What is needed »
Copy each line of the records exactly, stopping only after the line that contains "After each support" has been written, and leave pictures out.

Stored data entries
********************
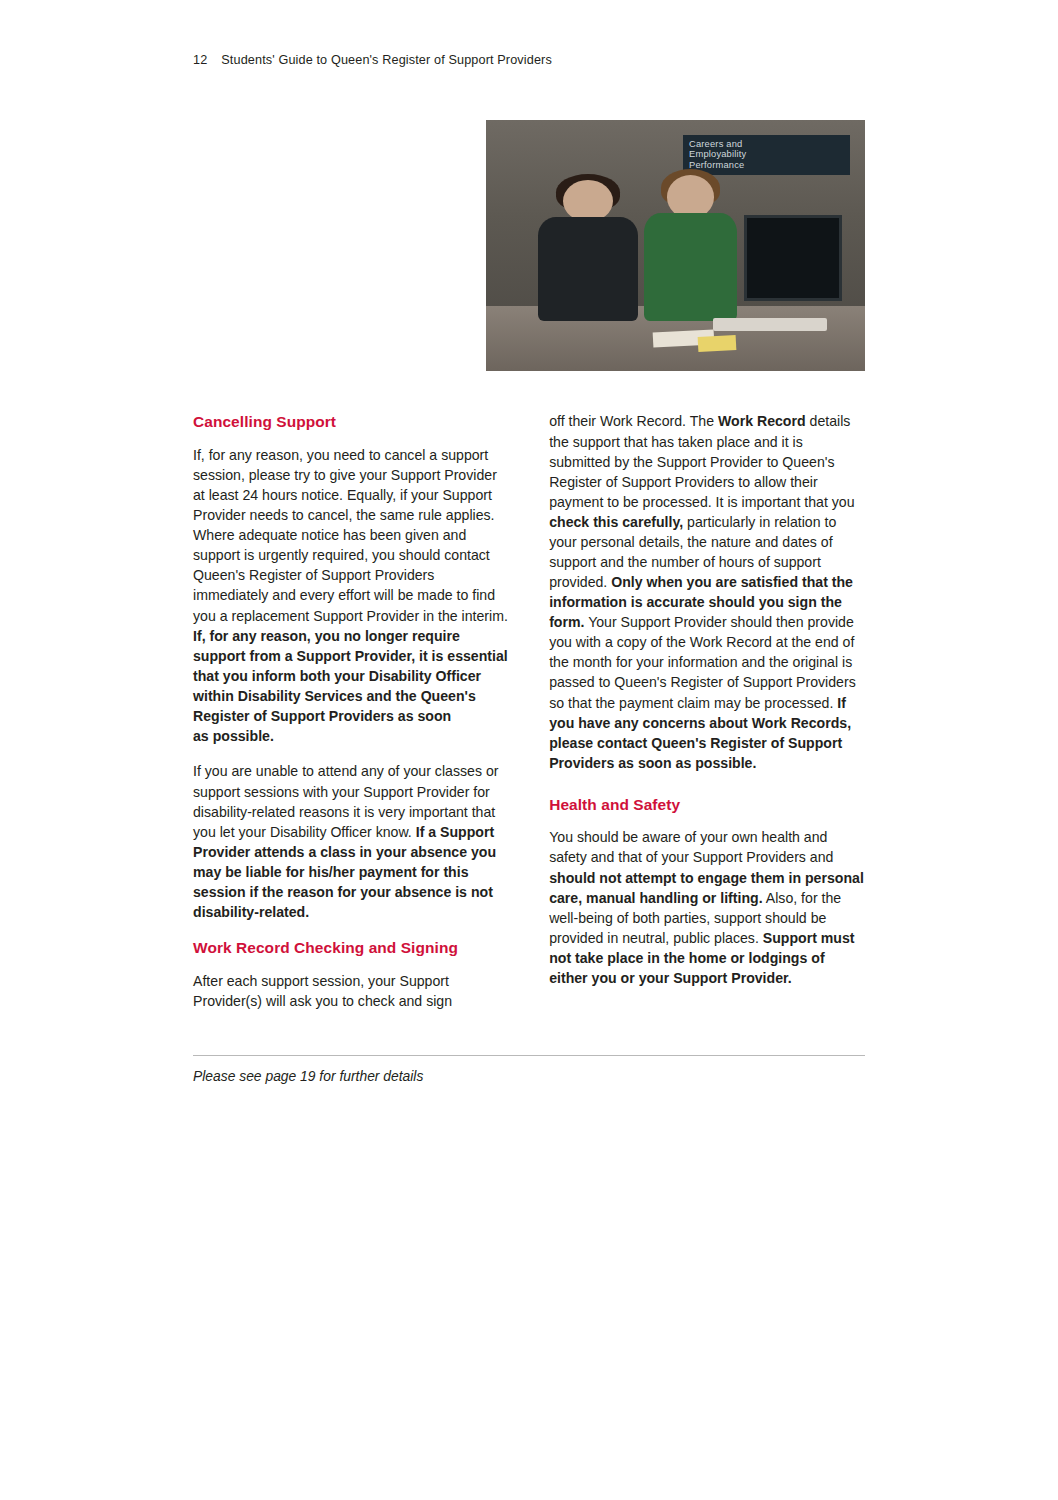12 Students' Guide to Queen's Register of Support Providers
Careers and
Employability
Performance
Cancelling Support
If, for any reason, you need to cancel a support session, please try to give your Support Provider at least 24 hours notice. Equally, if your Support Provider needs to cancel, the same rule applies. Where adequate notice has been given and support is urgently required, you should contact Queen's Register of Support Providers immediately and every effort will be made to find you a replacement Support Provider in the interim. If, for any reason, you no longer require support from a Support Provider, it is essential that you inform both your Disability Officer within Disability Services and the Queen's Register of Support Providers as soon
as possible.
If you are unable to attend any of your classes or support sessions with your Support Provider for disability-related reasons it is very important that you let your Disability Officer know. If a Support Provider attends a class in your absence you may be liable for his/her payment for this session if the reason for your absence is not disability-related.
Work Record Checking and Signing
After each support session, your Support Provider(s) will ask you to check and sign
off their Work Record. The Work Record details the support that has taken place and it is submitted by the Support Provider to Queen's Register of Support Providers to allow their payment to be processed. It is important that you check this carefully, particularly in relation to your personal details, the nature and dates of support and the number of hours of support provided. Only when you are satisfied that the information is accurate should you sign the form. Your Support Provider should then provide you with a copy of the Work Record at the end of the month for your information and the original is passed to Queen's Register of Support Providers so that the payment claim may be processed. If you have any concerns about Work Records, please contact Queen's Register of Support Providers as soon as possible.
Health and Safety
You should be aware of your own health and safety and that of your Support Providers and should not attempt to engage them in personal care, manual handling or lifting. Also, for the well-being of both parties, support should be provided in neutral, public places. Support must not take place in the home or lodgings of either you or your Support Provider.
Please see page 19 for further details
********************
Answer for this exercise »
12 Students' Guide to Queen's Register of Support Providers
Careers and
Employability
Performance
Cancelling Support
If, for any reason, you need to cancel a support session, please try to give your Support Provider at least 24 hours notice. Equally, if your Support Provider needs to cancel, the same rule applies. Where adequate notice has been given and support is urgently required, you should contact Queen's Register of Support Providers immediately and every effort will be made to find you a replacement Support Provider in the interim. If, for any reason, you no longer require support from a Support Provider, it is essential that you inform both your Disability Officer within Disability Services and the Queen's Register of Support Providers as soon
as possible.
If you are unable to attend any of your classes or support sessions with your Support Provider for disability-related reasons it is very important that you let your Disability Officer know. If a Support Provider attends a class in your absence you may be liable for his/her payment for this session if the reason for your absence is not disability-related.
Work Record Checking and Signing
After each support session, your Support Provider(s) will ask you to check and sign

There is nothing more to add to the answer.